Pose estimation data
^^^^^^^^^^^^^^^^
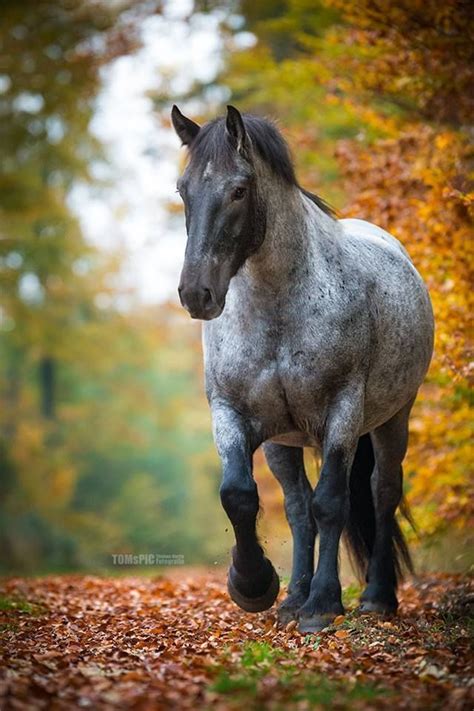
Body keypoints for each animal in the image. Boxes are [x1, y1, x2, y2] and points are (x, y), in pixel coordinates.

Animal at [170, 105, 434, 636]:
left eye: (239, 190)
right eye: (183, 190)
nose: (196, 294)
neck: (279, 307)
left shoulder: (341, 414)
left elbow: (332, 503)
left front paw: (323, 606)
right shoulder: (233, 414)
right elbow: (240, 495)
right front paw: (254, 586)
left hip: (392, 419)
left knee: (381, 492)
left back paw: (375, 597)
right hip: (283, 442)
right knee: (296, 508)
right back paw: (292, 598)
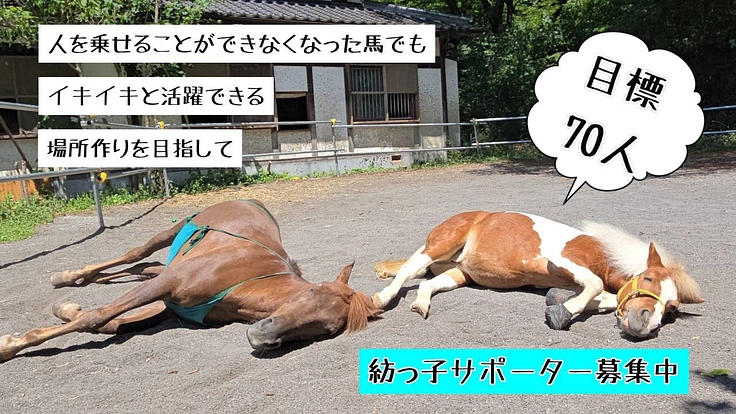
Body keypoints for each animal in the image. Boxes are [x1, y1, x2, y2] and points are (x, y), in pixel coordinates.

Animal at [0, 200, 382, 363]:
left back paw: (75, 285)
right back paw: (68, 276)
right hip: (171, 232)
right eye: (313, 290)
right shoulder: (166, 287)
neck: (243, 281)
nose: (263, 337)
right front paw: (10, 345)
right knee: (136, 254)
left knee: (147, 265)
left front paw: (67, 310)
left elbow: (111, 324)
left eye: (328, 329)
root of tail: (249, 199)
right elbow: (97, 317)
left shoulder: (171, 308)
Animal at [371, 211, 704, 339]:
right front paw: (564, 312)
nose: (644, 324)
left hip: (458, 274)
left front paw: (562, 305)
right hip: (439, 247)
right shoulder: (562, 261)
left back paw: (420, 306)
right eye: (647, 279)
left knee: (426, 285)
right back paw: (380, 300)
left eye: (671, 310)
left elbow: (602, 296)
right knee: (406, 272)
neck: (601, 252)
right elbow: (595, 285)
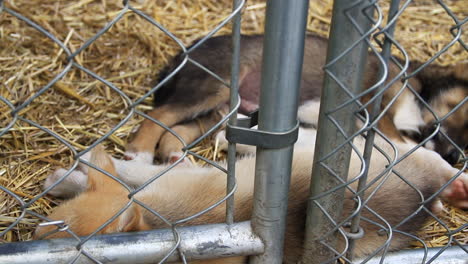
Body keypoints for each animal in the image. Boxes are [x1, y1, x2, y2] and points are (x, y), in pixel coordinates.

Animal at [122, 33, 466, 165]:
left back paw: (173, 155)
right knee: (160, 116)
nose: (454, 157)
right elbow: (399, 142)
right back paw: (138, 153)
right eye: (460, 112)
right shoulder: (375, 106)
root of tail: (181, 56)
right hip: (215, 85)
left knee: (177, 127)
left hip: (219, 110)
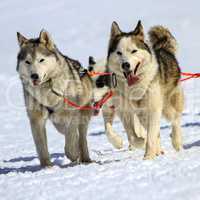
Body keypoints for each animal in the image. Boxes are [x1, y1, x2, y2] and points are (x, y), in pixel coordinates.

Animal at [16, 30, 93, 167]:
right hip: (58, 124)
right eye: (27, 61)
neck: (47, 91)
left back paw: (85, 158)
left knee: (81, 138)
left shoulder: (72, 115)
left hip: (82, 115)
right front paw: (47, 167)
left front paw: (73, 155)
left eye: (41, 60)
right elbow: (41, 147)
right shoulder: (36, 119)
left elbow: (71, 144)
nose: (34, 76)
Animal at [97, 21, 184, 159]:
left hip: (166, 106)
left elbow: (151, 136)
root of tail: (163, 50)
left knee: (175, 118)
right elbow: (133, 135)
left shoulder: (153, 109)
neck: (135, 87)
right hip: (142, 115)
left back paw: (176, 141)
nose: (125, 65)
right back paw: (158, 149)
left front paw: (148, 157)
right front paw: (141, 143)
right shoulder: (125, 111)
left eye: (134, 51)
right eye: (119, 53)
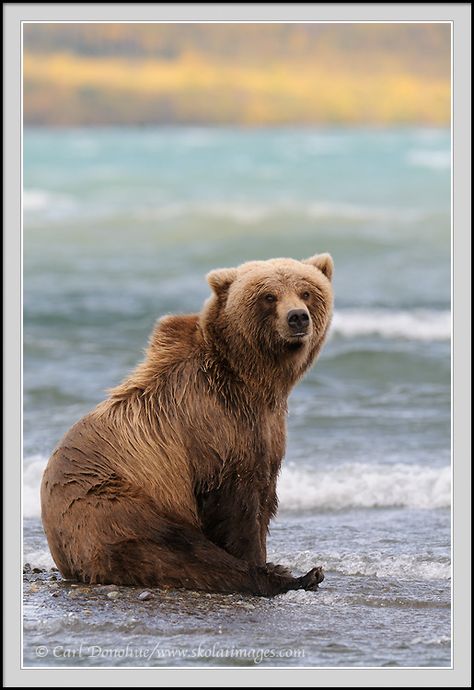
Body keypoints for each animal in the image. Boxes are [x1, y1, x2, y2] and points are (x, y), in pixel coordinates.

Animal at [40, 251, 334, 592]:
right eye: (269, 296)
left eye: (306, 292)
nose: (297, 317)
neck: (251, 381)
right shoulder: (215, 429)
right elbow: (238, 507)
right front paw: (260, 559)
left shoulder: (265, 428)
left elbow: (264, 496)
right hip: (114, 507)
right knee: (179, 551)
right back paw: (295, 575)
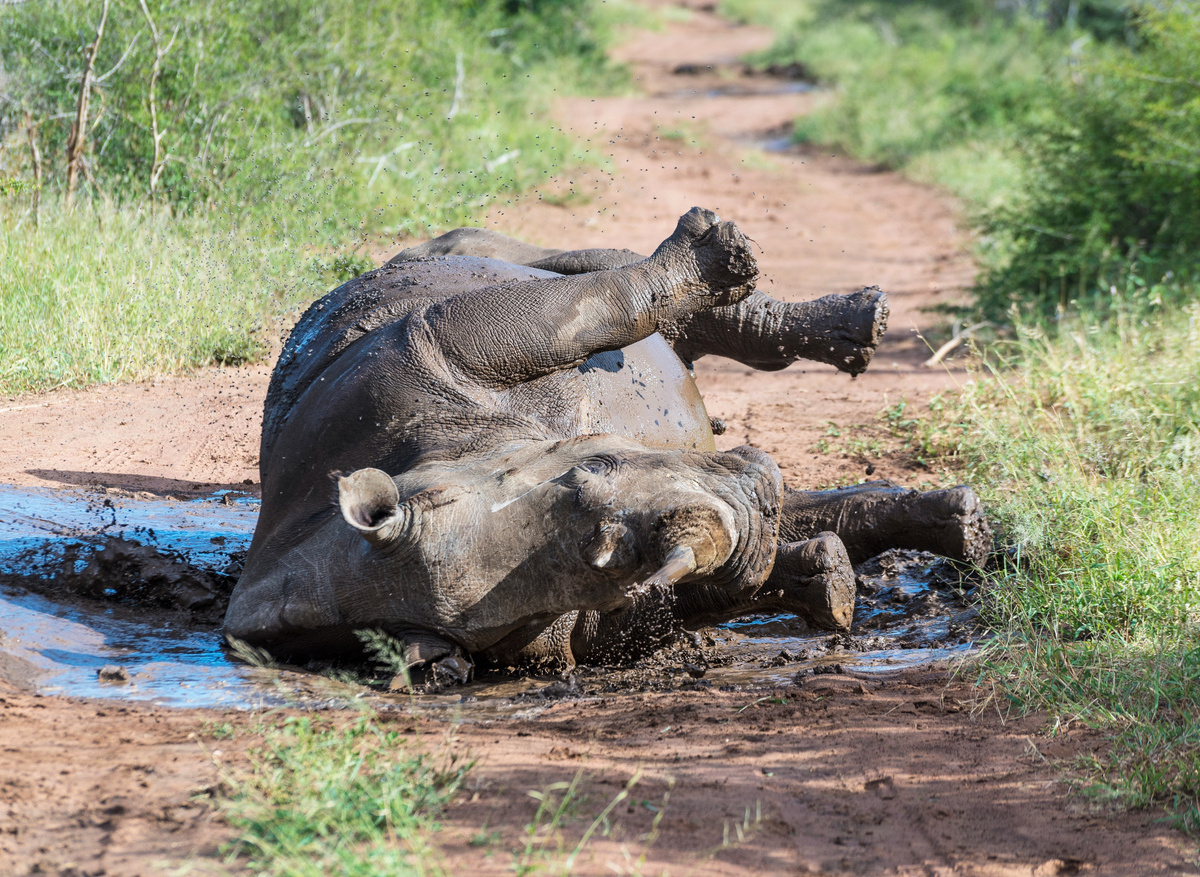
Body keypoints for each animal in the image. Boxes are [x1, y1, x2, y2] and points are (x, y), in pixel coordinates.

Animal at [225, 208, 989, 678]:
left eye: (592, 468)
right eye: (606, 560)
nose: (746, 510)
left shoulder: (425, 349)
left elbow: (588, 307)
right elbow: (684, 595)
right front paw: (815, 578)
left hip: (442, 268)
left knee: (591, 273)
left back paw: (844, 314)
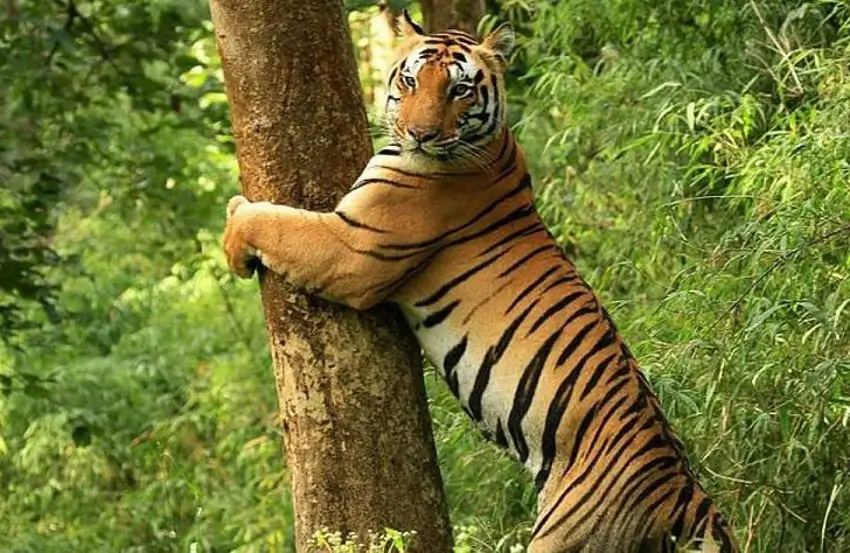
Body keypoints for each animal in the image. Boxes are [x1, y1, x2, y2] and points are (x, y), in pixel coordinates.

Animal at [222, 11, 740, 553]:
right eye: (411, 81)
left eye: (459, 90)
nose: (420, 134)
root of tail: (684, 493)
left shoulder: (353, 249)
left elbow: (278, 225)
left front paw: (234, 230)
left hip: (567, 536)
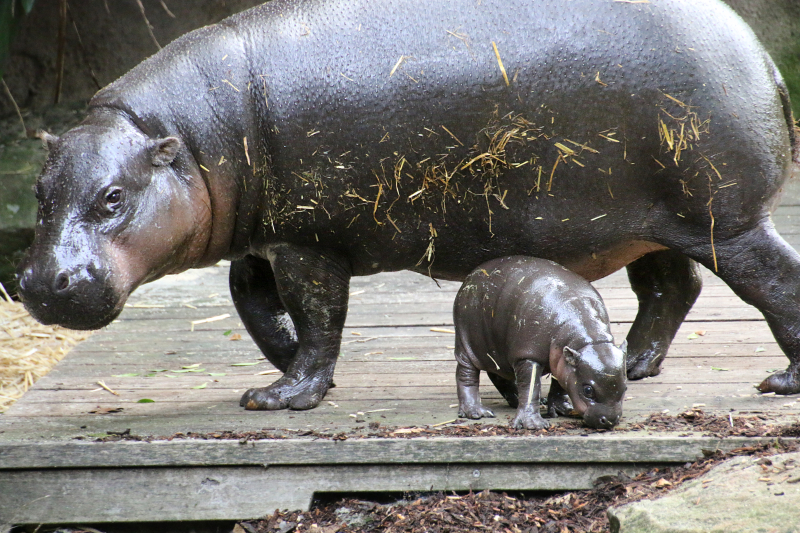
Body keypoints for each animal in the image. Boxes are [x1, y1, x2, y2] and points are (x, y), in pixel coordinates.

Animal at [454, 256, 626, 429]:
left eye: (625, 387)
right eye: (588, 390)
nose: (609, 420)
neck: (587, 340)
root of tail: (471, 275)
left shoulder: (562, 359)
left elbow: (559, 383)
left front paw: (563, 409)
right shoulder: (528, 355)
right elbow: (530, 388)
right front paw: (534, 424)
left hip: (498, 351)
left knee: (499, 375)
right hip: (466, 342)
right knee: (466, 374)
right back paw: (476, 412)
^^^^^^^^^^^^^^^^
_TASK DESCRIPTION_
Print every entry exactly. Pictures are not part of the copy.

_WRITTEN SOLUTION_
Body keypoints for each animal in the image. Boxes are [x1, y1, x2, y2] and points are (x, y), in pixel coordinates.

Animal at [170, 105, 434, 636]:
left eye: (239, 190)
right eye: (183, 190)
nose: (196, 294)
neck: (279, 307)
left shoulder: (341, 414)
left elbow: (332, 503)
left front paw: (323, 606)
right shoulder: (233, 414)
right elbow: (240, 495)
right front paw: (254, 586)
left hip: (392, 419)
left knee: (381, 492)
left back paw: (375, 597)
right hip: (283, 442)
right knee: (296, 508)
right back paw: (292, 598)
Body keypoints for each animal in the image. Boxes are [x1, y1, x2, y2] and points are (x, y), in pixel coordinates.

Animal at [0, 200, 382, 363]:
left back paw: (75, 285)
right back paw: (68, 276)
right hip: (171, 232)
right eye: (313, 290)
right shoulder: (166, 287)
neck: (243, 281)
nose: (263, 337)
right front paw: (10, 345)
right knee: (136, 254)
left knee: (147, 265)
left front paw: (67, 310)
left elbow: (111, 324)
left eye: (328, 329)
root of tail: (249, 199)
right elbow: (97, 317)
left shoulder: (171, 308)
Animal at [371, 211, 704, 339]:
right front paw: (564, 312)
nose: (644, 324)
left hip: (458, 274)
left front paw: (562, 305)
right hip: (439, 247)
right shoulder: (562, 261)
left back paw: (420, 306)
right eye: (647, 279)
left knee: (426, 285)
right back paw: (380, 300)
left eye: (671, 310)
left elbow: (602, 296)
right knee: (406, 272)
neck: (601, 252)
right elbow: (595, 285)
Body keypoints for each animal in the image. Boxes are [x1, y1, x2, y2] and points are (x, y), in pixel coordinates.

Animal at [122, 33, 466, 165]:
left back paw: (173, 155)
right knee: (160, 116)
nose: (454, 157)
right elbow: (399, 142)
right back paw: (138, 153)
right eye: (460, 112)
right shoulder: (375, 106)
root of tail: (181, 56)
right hip: (215, 85)
left knee: (177, 127)
left hip: (219, 110)
Body keypoints for each animal in the image. Boxes are [x1, y1, x2, y2] and points are (x, y), in pixel coordinates.

Animal at [16, 30, 93, 167]:
right hip: (58, 124)
right eye: (27, 61)
neck: (47, 91)
left back paw: (85, 158)
left knee: (81, 138)
left shoulder: (72, 115)
left hip: (82, 115)
right front paw: (47, 167)
left front paw: (73, 155)
left eye: (41, 60)
right elbow: (41, 147)
right shoulder: (36, 119)
left elbow: (71, 144)
nose: (34, 76)
Animal at [97, 21, 184, 159]:
left hip: (166, 106)
left elbow: (151, 136)
root of tail: (163, 50)
left knee: (175, 118)
right elbow: (133, 135)
left shoulder: (153, 109)
neck: (135, 87)
right hip: (142, 115)
left back paw: (176, 141)
nose: (125, 65)
right back paw: (158, 149)
left front paw: (148, 157)
right front paw: (141, 143)
right shoulder: (125, 111)
left eye: (134, 51)
right eye: (119, 53)
Body keypoints for each animal in the image. Boxes are [x1, y1, x2, y2] and points are (x, y), in pixel coordinates.

Animal at [40, 251, 334, 592]:
right eye: (269, 296)
left eye: (306, 292)
nose: (297, 317)
neck: (251, 381)
right shoulder: (215, 429)
right elbow: (238, 507)
right front paw: (260, 559)
left shoulder: (265, 428)
left elbow: (264, 496)
right hip: (114, 507)
right knee: (179, 551)
right back paw: (295, 575)
Body keypoints for each animal in the image. Boxes are [x1, y1, x2, y2] and points are (x, y), in pixel coordinates.

Animal at [225, 208, 989, 678]:
left eye: (592, 468)
right eye: (606, 560)
nose: (746, 510)
left shoulder: (425, 349)
left elbow: (588, 307)
right elbow: (684, 595)
right front paw: (815, 578)
left hip: (442, 268)
left knee: (591, 273)
left back paw: (844, 314)
Body keypoints for each animal in the image. Boxes are [x1, y1, x2, y2] and points are (x, y), in pixel coordinates.

Animal at [222, 11, 740, 553]:
right eye: (411, 81)
left eye: (459, 90)
nose: (420, 134)
root of tail: (684, 493)
left shoulder: (353, 249)
left elbow: (278, 225)
left front paw: (234, 230)
left hip: (567, 536)
Body keypoints for each animal in the image. Boxes are [x1, y1, x2, y2] and points are (x, y), in pixel coordinates.

Animal at [454, 256, 626, 429]:
left eye: (625, 387)
right eye: (588, 390)
nose: (609, 420)
neck: (587, 340)
root of tail: (471, 275)
left shoulder: (562, 359)
left elbow: (559, 383)
left front paw: (563, 409)
right shoulder: (528, 355)
right elbow: (530, 388)
right front paw: (534, 424)
left hip: (498, 351)
left knee: (499, 375)
right hip: (466, 342)
right knee: (466, 374)
right back paw: (476, 412)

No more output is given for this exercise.